Give only the number of lines in the records below that contain the word "hotel".

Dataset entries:
----------------

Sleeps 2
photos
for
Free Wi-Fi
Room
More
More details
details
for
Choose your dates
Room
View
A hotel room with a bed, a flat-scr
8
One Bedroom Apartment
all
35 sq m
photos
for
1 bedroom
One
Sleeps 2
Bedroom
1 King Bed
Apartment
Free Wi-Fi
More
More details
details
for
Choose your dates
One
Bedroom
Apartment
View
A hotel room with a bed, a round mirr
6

----------------

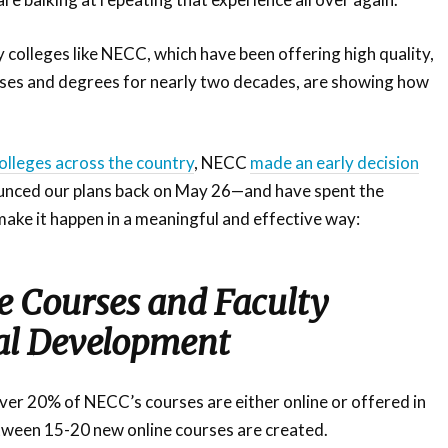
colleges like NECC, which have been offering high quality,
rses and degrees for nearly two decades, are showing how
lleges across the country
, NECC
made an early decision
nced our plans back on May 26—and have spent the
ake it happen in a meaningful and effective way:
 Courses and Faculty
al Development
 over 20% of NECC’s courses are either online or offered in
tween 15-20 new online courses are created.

----------------

Output of the task: 2